*WHAT YOU NEED TO DO*
Once you reach the line with "thumb ip: (435, 271)" below, copy each line exactly, stopping after the line with "ring dip: (334, 634)", and skip any pictures.
[RECORDS PROVIDED Boundary: Start]
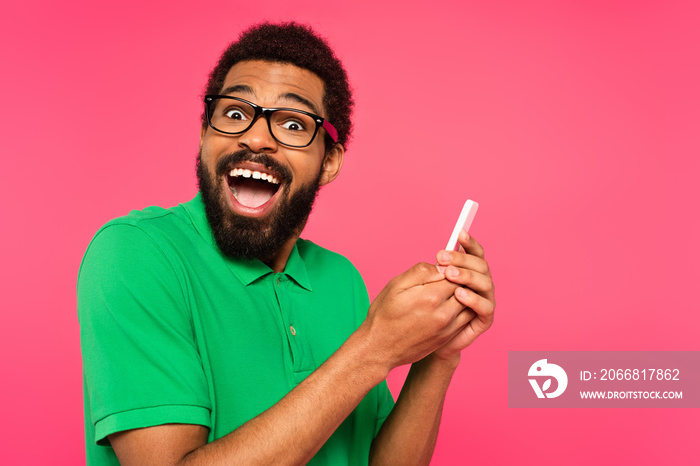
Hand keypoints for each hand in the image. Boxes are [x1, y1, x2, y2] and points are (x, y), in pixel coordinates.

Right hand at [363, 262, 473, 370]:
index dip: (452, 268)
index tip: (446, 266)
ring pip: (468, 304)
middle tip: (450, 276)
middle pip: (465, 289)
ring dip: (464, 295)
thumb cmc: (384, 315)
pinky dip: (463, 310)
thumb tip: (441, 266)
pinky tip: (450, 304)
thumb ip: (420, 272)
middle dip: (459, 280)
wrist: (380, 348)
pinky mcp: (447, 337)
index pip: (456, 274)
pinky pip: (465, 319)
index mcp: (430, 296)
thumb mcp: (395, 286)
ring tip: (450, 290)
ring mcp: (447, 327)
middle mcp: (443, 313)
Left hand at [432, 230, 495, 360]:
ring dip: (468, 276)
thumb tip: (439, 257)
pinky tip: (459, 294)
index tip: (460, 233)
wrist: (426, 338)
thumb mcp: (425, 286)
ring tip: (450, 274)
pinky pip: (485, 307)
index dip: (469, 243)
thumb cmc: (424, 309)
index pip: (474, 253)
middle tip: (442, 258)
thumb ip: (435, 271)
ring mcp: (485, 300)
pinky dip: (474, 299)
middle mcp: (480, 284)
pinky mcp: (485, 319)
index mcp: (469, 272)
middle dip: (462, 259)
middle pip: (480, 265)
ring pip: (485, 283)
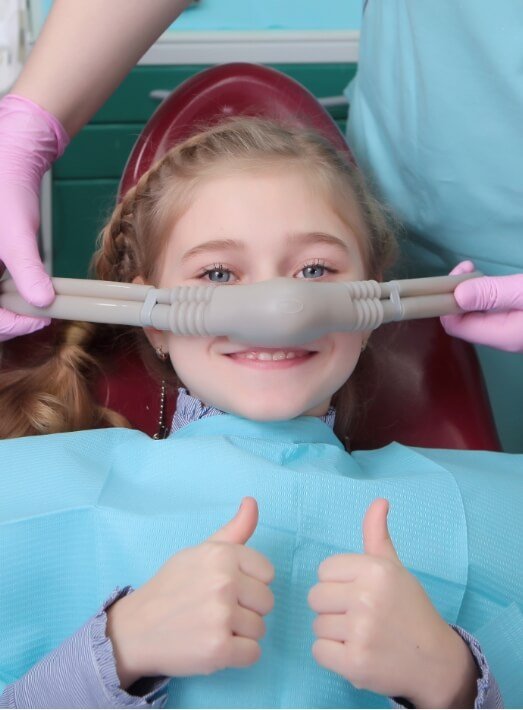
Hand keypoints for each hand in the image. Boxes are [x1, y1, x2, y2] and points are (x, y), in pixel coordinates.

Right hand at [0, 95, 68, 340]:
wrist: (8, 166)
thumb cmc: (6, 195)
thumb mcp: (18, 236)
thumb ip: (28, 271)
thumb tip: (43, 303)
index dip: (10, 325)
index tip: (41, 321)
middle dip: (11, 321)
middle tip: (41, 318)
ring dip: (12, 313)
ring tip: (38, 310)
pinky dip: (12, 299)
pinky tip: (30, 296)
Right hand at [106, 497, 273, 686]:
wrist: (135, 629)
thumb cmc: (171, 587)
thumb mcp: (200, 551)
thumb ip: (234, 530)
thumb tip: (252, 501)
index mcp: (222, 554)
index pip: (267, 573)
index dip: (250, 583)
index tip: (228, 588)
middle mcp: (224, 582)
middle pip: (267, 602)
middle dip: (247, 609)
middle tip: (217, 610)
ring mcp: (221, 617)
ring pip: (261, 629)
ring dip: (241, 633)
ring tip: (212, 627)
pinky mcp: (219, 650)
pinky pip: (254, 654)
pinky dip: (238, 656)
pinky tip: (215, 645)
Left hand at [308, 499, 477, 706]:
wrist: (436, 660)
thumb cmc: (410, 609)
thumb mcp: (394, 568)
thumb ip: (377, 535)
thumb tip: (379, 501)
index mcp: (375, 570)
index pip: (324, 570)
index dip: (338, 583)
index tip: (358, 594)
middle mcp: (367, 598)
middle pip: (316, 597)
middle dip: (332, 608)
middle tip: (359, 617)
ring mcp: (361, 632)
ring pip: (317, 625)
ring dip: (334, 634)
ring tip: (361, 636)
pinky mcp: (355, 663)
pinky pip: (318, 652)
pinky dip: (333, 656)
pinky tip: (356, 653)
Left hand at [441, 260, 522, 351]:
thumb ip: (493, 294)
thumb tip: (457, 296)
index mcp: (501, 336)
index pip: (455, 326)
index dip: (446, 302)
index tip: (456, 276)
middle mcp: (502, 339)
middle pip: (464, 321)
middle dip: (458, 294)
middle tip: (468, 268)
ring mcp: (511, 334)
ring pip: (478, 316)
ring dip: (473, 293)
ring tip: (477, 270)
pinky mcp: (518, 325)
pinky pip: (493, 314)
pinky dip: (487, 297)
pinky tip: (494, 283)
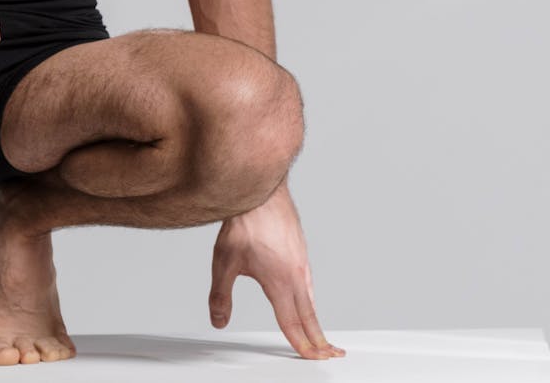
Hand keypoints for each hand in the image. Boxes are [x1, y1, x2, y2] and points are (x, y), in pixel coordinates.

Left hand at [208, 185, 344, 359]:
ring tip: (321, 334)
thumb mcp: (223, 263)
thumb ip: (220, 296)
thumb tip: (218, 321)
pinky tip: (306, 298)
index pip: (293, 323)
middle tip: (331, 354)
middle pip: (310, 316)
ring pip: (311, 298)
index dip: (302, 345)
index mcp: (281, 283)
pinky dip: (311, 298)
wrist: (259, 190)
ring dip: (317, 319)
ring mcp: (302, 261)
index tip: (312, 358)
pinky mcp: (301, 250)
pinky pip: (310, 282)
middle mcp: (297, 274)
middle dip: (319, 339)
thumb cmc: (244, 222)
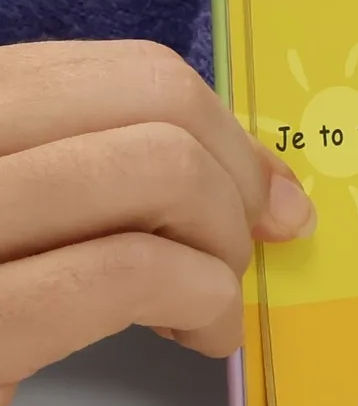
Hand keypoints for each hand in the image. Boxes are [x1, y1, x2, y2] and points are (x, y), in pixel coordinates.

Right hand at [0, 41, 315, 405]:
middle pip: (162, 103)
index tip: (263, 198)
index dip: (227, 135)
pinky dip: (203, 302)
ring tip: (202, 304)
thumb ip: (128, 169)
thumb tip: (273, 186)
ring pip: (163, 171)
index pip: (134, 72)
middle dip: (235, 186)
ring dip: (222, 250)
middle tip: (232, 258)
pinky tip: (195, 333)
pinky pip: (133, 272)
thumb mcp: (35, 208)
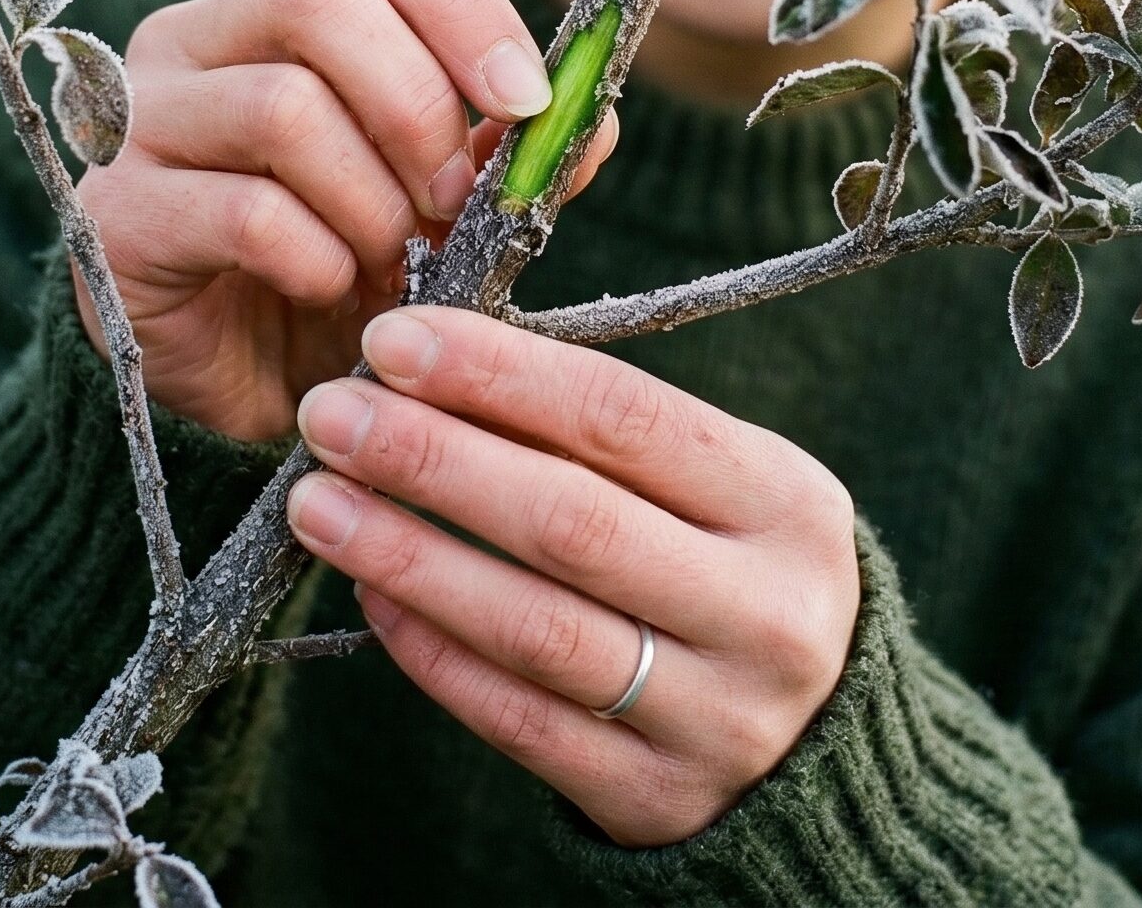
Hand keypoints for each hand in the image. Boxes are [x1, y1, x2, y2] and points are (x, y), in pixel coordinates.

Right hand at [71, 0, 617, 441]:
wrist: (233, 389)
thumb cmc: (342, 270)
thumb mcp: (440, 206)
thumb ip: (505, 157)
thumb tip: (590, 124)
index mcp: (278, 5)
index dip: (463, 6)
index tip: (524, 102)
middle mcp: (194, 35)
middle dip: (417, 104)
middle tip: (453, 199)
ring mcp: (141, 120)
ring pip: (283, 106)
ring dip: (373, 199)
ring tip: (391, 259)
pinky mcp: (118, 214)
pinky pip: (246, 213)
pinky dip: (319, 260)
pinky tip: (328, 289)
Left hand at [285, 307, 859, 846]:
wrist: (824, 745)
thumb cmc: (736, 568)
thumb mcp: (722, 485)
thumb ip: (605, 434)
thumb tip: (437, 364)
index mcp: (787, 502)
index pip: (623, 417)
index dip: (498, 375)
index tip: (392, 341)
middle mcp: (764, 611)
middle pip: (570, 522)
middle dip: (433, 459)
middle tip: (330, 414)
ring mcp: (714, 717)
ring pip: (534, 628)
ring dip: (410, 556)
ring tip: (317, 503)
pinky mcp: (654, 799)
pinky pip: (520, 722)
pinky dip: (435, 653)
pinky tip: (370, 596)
[RECORDS PROVIDED Boundary: End]
[RECORDS PROVIDED Boundary: Start]
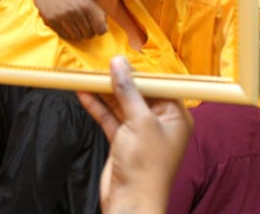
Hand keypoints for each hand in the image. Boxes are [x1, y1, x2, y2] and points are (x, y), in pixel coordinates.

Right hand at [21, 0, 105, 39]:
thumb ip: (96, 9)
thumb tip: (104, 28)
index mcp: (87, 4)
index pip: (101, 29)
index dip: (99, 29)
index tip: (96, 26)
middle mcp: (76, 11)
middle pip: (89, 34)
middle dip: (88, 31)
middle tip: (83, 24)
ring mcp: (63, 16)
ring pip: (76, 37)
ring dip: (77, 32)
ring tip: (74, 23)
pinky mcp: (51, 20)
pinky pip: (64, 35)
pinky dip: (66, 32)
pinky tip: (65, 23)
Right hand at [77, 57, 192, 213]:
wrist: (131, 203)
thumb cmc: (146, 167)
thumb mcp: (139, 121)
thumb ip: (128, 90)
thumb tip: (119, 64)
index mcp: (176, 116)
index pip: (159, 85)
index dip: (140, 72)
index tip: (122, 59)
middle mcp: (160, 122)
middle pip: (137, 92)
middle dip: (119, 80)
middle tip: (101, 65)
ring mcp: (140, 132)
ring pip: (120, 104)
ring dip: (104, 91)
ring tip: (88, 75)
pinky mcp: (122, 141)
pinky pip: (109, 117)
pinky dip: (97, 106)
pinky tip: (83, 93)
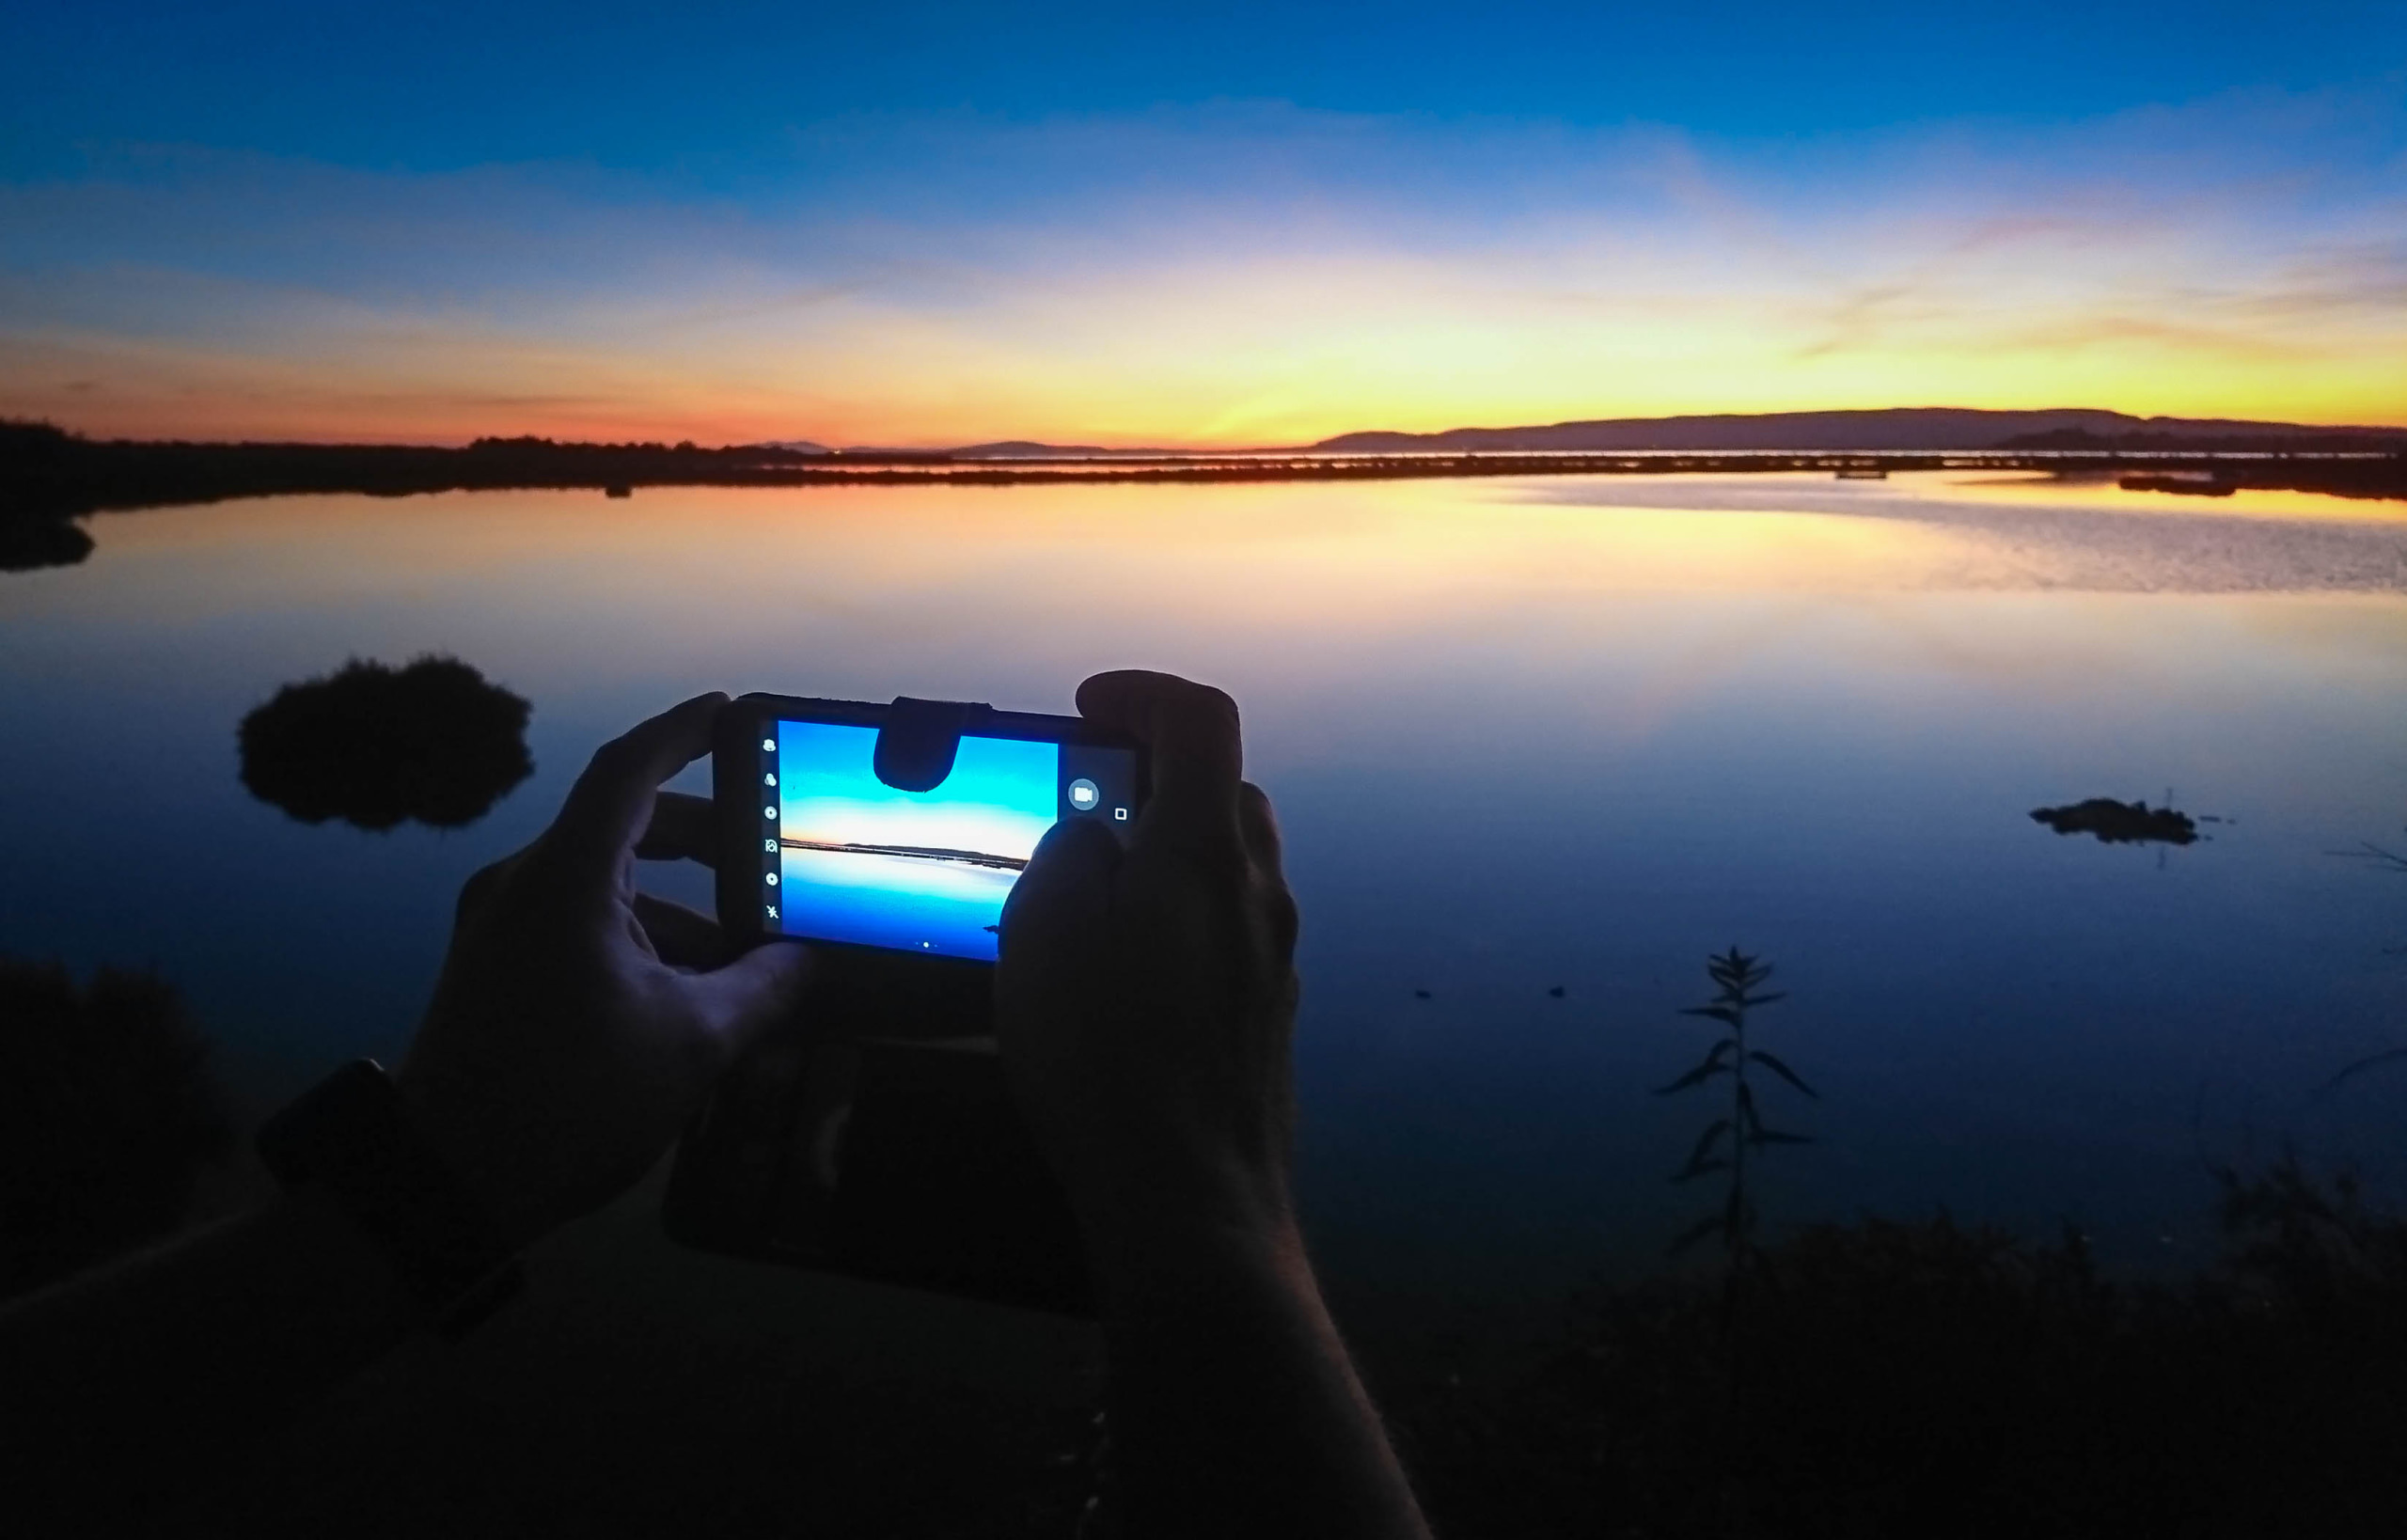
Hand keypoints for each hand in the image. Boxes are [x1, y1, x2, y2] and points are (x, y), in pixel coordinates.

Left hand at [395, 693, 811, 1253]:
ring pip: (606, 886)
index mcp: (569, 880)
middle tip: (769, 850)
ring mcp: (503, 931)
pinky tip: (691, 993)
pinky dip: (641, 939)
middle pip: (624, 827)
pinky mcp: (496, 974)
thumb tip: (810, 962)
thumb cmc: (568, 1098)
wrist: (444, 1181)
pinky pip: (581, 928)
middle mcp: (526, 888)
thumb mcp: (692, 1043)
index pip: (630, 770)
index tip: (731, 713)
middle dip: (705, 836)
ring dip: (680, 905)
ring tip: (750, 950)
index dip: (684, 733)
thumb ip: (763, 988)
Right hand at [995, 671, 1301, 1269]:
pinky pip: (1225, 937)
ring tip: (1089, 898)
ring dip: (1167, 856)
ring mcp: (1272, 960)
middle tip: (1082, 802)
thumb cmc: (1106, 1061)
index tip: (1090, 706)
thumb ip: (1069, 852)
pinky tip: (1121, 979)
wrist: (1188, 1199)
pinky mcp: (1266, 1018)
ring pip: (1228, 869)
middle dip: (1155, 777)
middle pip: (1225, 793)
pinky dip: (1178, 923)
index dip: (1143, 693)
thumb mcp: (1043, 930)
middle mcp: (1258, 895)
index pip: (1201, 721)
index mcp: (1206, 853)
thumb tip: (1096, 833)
[RECORDS PROVIDED Boundary: End]
*RESPONSE TO THE EXERCISE*
thumb ip: (435, 271)
ring mcp: (485, 300)
pinky dip: (474, 299)
middle mcp: (480, 284)
pinky mcp: (485, 319)
index mcp: (469, 272)
middle dip: (462, 259)
middle pip: (480, 265)
ring pip: (485, 283)
Hand keypoints for each hand in the image. Boxes are [x1, y1, x2, y2] and points are (x, y), in pixel coordinates.

Right hand at [0, 95, 68, 340]:
wrist: (8, 166)
thumb cmc: (6, 195)
thumb mcp: (18, 236)
thumb ip: (28, 271)
thumb tip: (43, 303)
index dip: (10, 325)
index tip: (41, 321)
middle dip: (11, 321)
middle tip: (41, 318)
ring dip: (12, 313)
ring tip: (38, 310)
pinky dip: (12, 299)
pinky tip: (30, 296)
Right hand at [106, 497, 273, 686]:
wrist: (135, 629)
thumb cmc: (171, 587)
thumb mcp: (200, 551)
thumb ip: (234, 530)
thumb tip: (252, 501)
index mcp: (222, 554)
index pip: (267, 573)
index dip: (250, 583)
index tip: (228, 588)
middle mcp: (224, 582)
middle pip: (267, 602)
middle dip: (247, 609)
middle tip: (217, 610)
ring mcp: (221, 617)
ring pip: (261, 629)
ring dip: (241, 633)
ring tip: (212, 627)
pinky mcp: (219, 650)
pinky pip: (254, 654)
pinky dip: (238, 656)
pinky tip: (215, 645)
Left hand at [308, 499, 477, 706]:
wrist: (436, 660)
thumb cmc: (410, 609)
thumb mcp: (394, 568)
thumb ip: (377, 535)
thumb tip: (379, 501)
index mcp: (375, 570)
index pip: (324, 570)
index dip: (338, 583)
index tip: (358, 594)
middle mcp: (367, 598)
middle pip: (316, 597)
middle dip: (332, 608)
middle tip: (359, 617)
ring mcp: (361, 632)
ring pip: (317, 625)
ring dip: (334, 634)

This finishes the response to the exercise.